- **Work to be completed**: Scan the entries below for the string "повышение" and copy every line where it turns up.

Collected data
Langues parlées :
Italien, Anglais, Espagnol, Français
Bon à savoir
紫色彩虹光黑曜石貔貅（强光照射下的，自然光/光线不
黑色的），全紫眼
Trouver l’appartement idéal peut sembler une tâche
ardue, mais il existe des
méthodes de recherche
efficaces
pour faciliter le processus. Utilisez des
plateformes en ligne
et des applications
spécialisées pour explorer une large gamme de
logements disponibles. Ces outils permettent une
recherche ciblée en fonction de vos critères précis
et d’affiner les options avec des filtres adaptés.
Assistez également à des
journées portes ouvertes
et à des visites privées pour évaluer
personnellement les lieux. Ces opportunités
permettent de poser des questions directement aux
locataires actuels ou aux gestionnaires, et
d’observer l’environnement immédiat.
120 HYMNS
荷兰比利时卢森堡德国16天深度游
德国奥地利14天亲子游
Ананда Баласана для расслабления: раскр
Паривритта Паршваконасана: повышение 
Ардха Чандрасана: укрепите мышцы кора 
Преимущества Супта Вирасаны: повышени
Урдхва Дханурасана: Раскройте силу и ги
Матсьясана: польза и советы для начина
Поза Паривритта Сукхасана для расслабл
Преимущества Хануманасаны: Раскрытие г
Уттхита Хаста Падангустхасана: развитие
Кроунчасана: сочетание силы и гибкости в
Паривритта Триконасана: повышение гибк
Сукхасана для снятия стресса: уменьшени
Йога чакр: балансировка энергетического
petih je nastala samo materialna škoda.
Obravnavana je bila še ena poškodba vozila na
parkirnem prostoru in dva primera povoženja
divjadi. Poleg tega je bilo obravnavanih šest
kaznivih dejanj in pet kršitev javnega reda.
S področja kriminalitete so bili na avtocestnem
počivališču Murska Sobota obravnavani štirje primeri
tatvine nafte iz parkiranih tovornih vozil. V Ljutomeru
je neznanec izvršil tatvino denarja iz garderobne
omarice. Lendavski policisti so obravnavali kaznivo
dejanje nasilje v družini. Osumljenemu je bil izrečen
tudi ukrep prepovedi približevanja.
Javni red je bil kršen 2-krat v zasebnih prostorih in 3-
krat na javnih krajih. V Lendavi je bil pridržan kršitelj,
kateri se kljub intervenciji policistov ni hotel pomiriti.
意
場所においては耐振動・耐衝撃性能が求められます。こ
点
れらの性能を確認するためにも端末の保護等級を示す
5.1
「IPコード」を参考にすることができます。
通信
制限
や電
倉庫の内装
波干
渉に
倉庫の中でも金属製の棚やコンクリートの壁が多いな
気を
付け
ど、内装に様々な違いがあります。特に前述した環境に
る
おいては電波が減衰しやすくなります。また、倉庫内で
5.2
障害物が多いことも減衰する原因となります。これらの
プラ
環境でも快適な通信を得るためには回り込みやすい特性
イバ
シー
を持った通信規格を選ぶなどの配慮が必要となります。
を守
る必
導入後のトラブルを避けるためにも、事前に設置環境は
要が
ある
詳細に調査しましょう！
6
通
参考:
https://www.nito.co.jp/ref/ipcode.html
...
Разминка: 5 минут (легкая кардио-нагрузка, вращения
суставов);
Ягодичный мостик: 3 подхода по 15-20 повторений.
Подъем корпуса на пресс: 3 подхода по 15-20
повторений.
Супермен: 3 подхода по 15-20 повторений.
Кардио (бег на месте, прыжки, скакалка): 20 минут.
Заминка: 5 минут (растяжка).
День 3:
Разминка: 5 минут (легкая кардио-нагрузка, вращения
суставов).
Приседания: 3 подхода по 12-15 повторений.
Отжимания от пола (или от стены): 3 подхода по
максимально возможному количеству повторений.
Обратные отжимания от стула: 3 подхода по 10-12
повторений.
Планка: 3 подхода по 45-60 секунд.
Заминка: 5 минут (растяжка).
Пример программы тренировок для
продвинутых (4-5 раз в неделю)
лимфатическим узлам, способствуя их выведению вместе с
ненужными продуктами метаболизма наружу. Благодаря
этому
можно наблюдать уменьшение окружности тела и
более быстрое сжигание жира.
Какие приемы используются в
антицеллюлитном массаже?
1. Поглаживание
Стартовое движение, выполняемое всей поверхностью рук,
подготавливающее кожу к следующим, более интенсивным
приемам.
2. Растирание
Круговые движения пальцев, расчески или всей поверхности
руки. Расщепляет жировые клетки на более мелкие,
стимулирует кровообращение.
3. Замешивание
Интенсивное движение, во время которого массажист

- **The completed task**:
Паривритта Паршваконасана: повышение 
Паривритта Триконасана: повышение гибк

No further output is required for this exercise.